You might think, with the exception fixed, that this program is now ready for action.  Not so fast, though.  There are a couple of subtle problems here.  Notice how Gizmo's class name is different - it thinks it's in the "myproject.gizmo" (correct) package in one case, and the "__main__" (incorrect) package in another?  That has the nasty side-effect of making all Gizmo objects broken with respect to Pickle, or any other persistence system which uses class-names to identify code.  Depending on your path configuration this problem can get almost intractably difficult to solve.  There's another solution which I have seen applied, which is to change the 'if __main__' block at the end to look something like this:
if __name__ == '__main__':
import myproject.gizmo
myproject.gizmo.main([])

That works fine, but it does all the work of setting up the module twice, unless Gizmo uses a destructive metaclass - which many libraries, including at least a few that I've written, use - i.e. an axiom.item.Item subclass is declared.
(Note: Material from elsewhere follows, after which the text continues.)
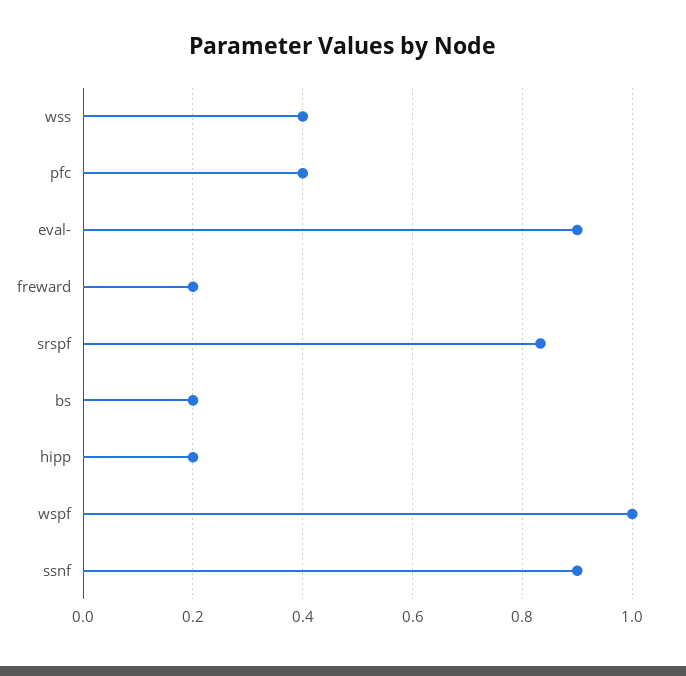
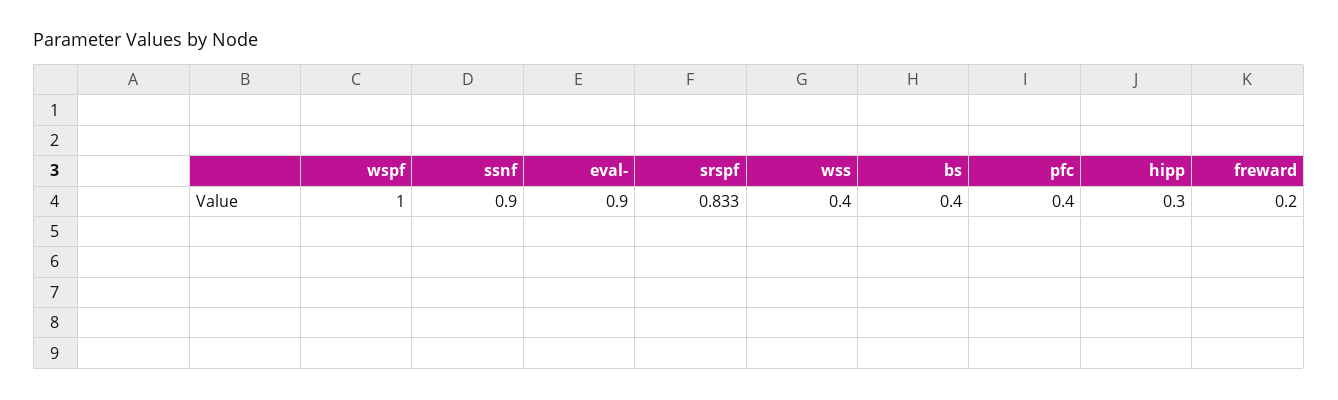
bs: 0.2 -> 0.4
hipp: 0.2 -> 0.3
I'd like to suggest an idiom which may help to alleviate this problem, without really introducing any additional overhead.  If you're going to declare a __main__ block in a module that can also be a script, do it at the top of your module, like so:

# myproject/gizmo.py
if __name__ == "__main__":
import sys
from os.path import dirname
sys.path.append(dirname(dirname(__file__)))
from myproject.gizmo import main
sys.exit(main(sys.argv))

from myproject import thing1

class Gizmo(thing1.Thingy):
# ...

With only two extra lines of code, your module is only imported once, path-related problems are dealt with, 'main' can return an error-code just like in C, and your module will function in the same way when it runs itself as when it is imported.  Here's some output:


glyph@alastor:~% python
>>> from myproject.gizmo import main
>>> main([])
I am <myproject.gizmo.Gizmo object at 0xb7d69c2c> hello!
>>>
% python myproject/gizmo.py
I am <myproject.gizmo.Gizmo object at 0xb7cb7cac> hello!

As a little bonus, this even works properly with Python's "-m" switch - although at least in 2.4 you have to use the odd '/' separator rather than '.' like everywhere else:

% PYTHONPATH=. python -m myproject/gizmo
I am <myproject.gizmo.Gizmo object at 0xb7d0af4c> hello!